Early last month, NWS predicted 7 inches of snow on a certain day.  Entergy was silent. A little stuff got in the trees which made for some great pictures.  But the roads were dry.  It was no big. And I think there was one other prediction that was overblown. I can't keep it all straight.

I used to do what is euphemistically referred to on ESPN Radio as "sports investing" back when I was in my thirties.  I dabbled only in basketball, a subject that in the abundant hubris with which I was infected during those days, days that were otherwise semi-filled with something approaching promise, I thought I knew a little about. 

I subscribed to what I then pompously referred to as "The Hot Team Theory" as if it were both a law of nature and that it originated with me.  The "theory," simply put, is that you "ride" (as the knowledgeable sports investor puts it) the team from a decent conference on a serious roll going into the NCAA tournament.  

And I did OK with that.

By now, Gentle Reader is probably asking, "Well, this is fascinating but what the Hell has this got to do with anything?"

And the answer is this.  

I am now in my dotage.  I am burned out, completely beaten down by life itself and suspicious of the possibility of sustained continuity in virtually any aspect of human endeavor.  

Apart from the eternal suckinage of the Cubs that is. Lordy, even the Saints got good. But then again, the Cubs are accursed by God.  That's a different deal altogether. 
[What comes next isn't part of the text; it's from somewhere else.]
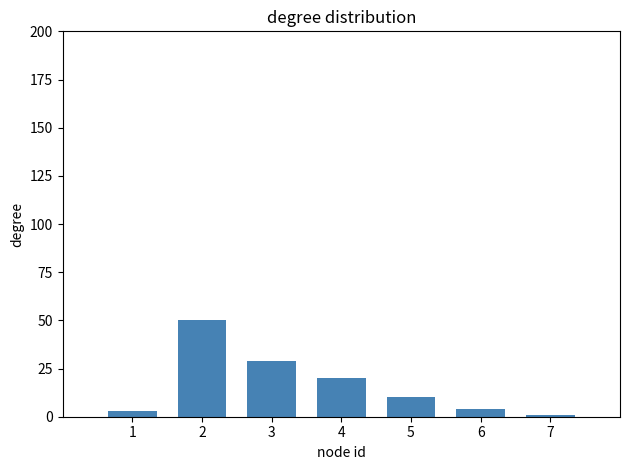

What is the change in value from 1 to 2?

+47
But the Weather Service, unlike the Cubs, and contrary to their recent track record, is bound to get one right during this awful winter of 2013-2014.  I have inherited my poor Mother's grim view of life. And she would have predicted that an ice storm would strike this weekend. 
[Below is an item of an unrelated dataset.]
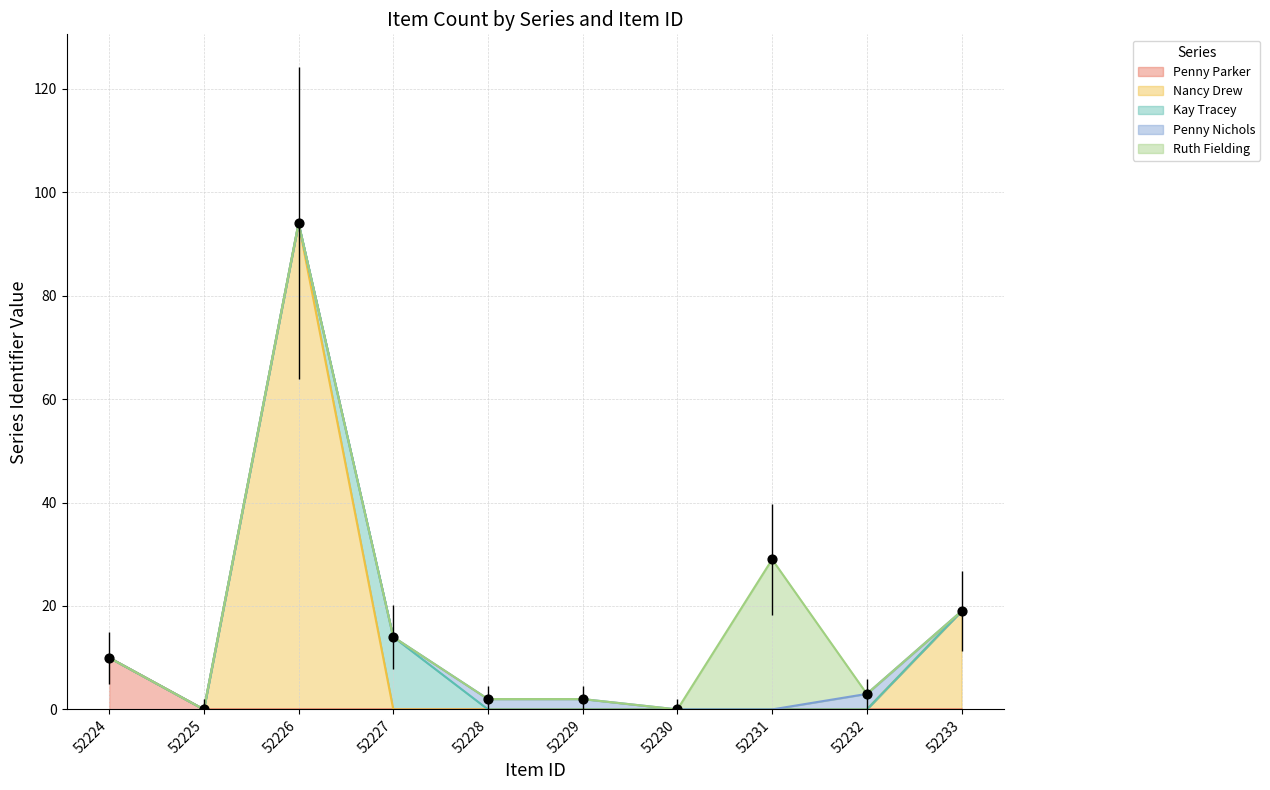

Which series has the largest total across all categories?

Nancy Drew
"What are you doing this weekend Son?" she might have asked.

"Going over to take pictures at the Marathon Mom," I might have said.
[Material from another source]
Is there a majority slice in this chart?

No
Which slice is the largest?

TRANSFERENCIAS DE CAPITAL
"Now Paulie Boy you be careful.  You never know when an ice storm may hit a major sporting event." 

So once again, welcome to Little Rock, all you Marathon folks! Home of wild temperature changes, howling wind, freezing rain in March and my paranoid notion, now that I subscribe to something that might be called the "Opposite of the Hot Team Theory," that the Weather Service may actually be right this time.  

Which is not good for y'all.  

Did I mention the major seismic fault line that runs close by?

Never mind. That can keep. I never told Mother about that, come to think of it. 

Anyway,y'all have enough on your plate for tomorrow.